**EXERCISE:** After locating the line that contains "17: (259, 80, 3.40)", output that line and each one following it, exactly, to the end of the entries. No pictures.

[Items from a dataset]
......

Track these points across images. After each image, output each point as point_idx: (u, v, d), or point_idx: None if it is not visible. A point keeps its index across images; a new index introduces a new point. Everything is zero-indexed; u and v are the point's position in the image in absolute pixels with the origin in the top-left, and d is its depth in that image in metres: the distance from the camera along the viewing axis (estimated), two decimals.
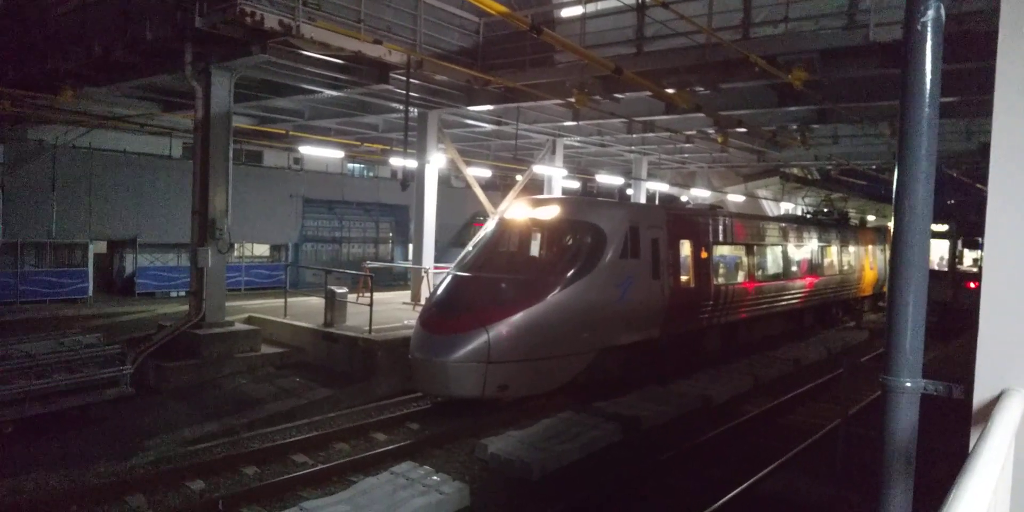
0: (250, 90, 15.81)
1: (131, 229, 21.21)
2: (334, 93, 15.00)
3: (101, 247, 21.59)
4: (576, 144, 23.22)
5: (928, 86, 2.30)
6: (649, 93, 13.21)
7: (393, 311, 15.92)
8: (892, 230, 2.43)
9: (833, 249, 21.14)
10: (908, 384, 2.24)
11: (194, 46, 11.90)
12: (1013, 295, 2.38)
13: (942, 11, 2.31)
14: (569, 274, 10.81)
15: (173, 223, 20.58)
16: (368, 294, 13.83)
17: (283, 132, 21.53)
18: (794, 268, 18.21)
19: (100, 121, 19.00)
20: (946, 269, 20.09)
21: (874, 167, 28.82)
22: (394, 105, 16.21)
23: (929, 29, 2.30)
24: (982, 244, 2.48)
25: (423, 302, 14.00)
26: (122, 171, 20.88)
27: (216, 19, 10.47)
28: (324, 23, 11.18)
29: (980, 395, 2.36)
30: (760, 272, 16.41)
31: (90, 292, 19.99)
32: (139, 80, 14.50)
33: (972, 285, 18.61)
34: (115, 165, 20.83)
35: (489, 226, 12.63)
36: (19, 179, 18.89)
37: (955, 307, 18.62)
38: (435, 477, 7.70)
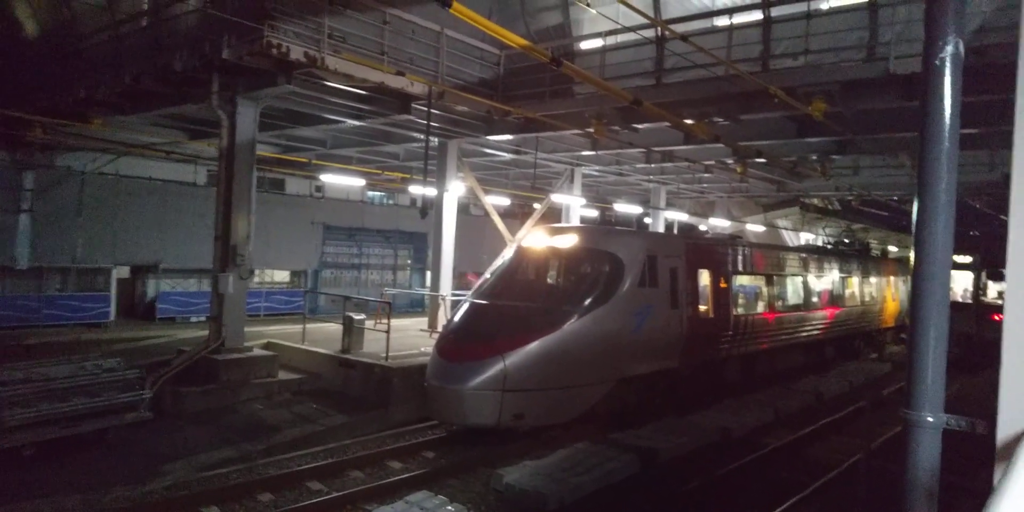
0: (274, 119, 16.08)
1: (154, 254, 21.48)
2: (356, 123, 15.23)
3: (124, 272, 21.85)
4: (594, 173, 23.31)
5: (947, 121, 2.30)
6: (668, 124, 13.28)
7: (410, 338, 15.93)
8: (912, 262, 2.40)
9: (854, 280, 20.88)
10: (930, 419, 2.20)
11: (221, 76, 12.17)
12: None
13: (960, 47, 2.32)
14: (587, 303, 10.77)
15: (195, 249, 20.81)
16: (386, 321, 13.86)
17: (306, 160, 21.85)
18: (815, 299, 17.98)
19: (127, 149, 19.39)
20: (970, 301, 19.81)
21: (895, 198, 28.60)
22: (415, 135, 16.41)
23: (948, 65, 2.32)
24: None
25: (440, 329, 13.99)
26: (147, 198, 21.22)
27: (243, 51, 10.73)
28: (348, 55, 11.42)
29: (1004, 431, 2.30)
30: (780, 303, 16.23)
31: (112, 316, 20.19)
32: (166, 109, 14.81)
33: (996, 318, 18.31)
34: (140, 192, 21.18)
35: (507, 254, 12.64)
36: (47, 205, 19.27)
37: (979, 340, 18.32)
38: (450, 507, 7.62)
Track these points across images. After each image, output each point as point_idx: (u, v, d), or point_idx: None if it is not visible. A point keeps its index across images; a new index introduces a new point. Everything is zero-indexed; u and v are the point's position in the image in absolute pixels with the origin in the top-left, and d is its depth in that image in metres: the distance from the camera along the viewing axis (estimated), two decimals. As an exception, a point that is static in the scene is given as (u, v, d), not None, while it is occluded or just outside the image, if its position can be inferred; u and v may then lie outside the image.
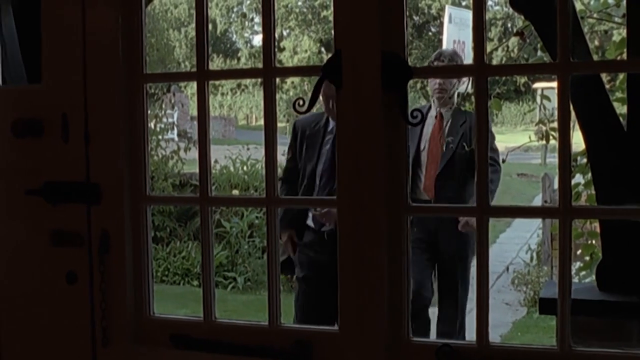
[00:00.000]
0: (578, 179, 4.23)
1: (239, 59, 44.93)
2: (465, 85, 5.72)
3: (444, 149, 5.69)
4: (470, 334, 2.27)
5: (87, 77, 2.54)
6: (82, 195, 2.55)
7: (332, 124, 4.22)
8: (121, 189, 2.51)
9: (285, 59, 41.56)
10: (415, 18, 40.15)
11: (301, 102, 2.25)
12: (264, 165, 2.39)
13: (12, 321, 2.73)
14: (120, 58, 2.51)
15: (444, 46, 11.64)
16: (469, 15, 12.32)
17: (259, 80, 3.40)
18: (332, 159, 3.75)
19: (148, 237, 2.54)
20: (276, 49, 2.39)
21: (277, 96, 2.41)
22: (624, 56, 3.34)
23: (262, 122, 2.36)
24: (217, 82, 27.67)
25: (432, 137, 5.76)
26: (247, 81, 35.85)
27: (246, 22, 47.25)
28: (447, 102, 5.77)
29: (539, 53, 4.67)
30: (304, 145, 5.22)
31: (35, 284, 2.68)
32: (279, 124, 2.47)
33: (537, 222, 12.09)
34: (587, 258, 4.20)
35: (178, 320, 2.57)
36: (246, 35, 47.01)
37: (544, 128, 5.08)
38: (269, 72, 2.35)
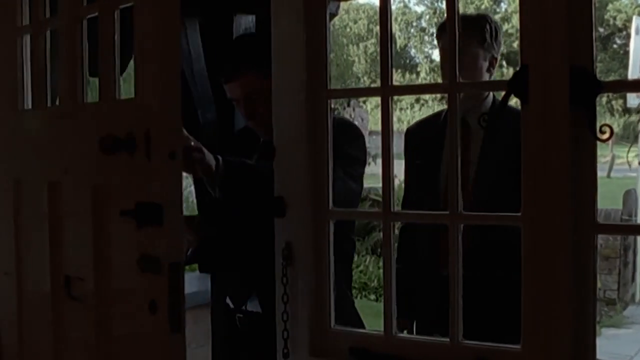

......

**THE COMPLETED TASK:**
17: (259, 80, 3.40)
18: (332, 159, 3.75)
19: (148, 237, 2.54)
20: (276, 49, 2.39)
21: (277, 96, 2.41)
22: (624, 56, 3.34)
23: (262, 122, 2.36)
24: (217, 82, 27.67)
25: (432, 137, 5.76)
26: (247, 81, 35.85)
27: (246, 22, 47.25)
28: (447, 102, 5.77)
29: (539, 53, 4.67)
30: (304, 145, 5.22)
31: (35, 284, 2.68)
32: (279, 124, 2.47)
33: (537, 222, 12.09)
34: (587, 258, 4.20)
35: (178, 320, 2.57)
36: (246, 35, 47.01)
37: (544, 128, 5.08)
38: (269, 72, 2.35)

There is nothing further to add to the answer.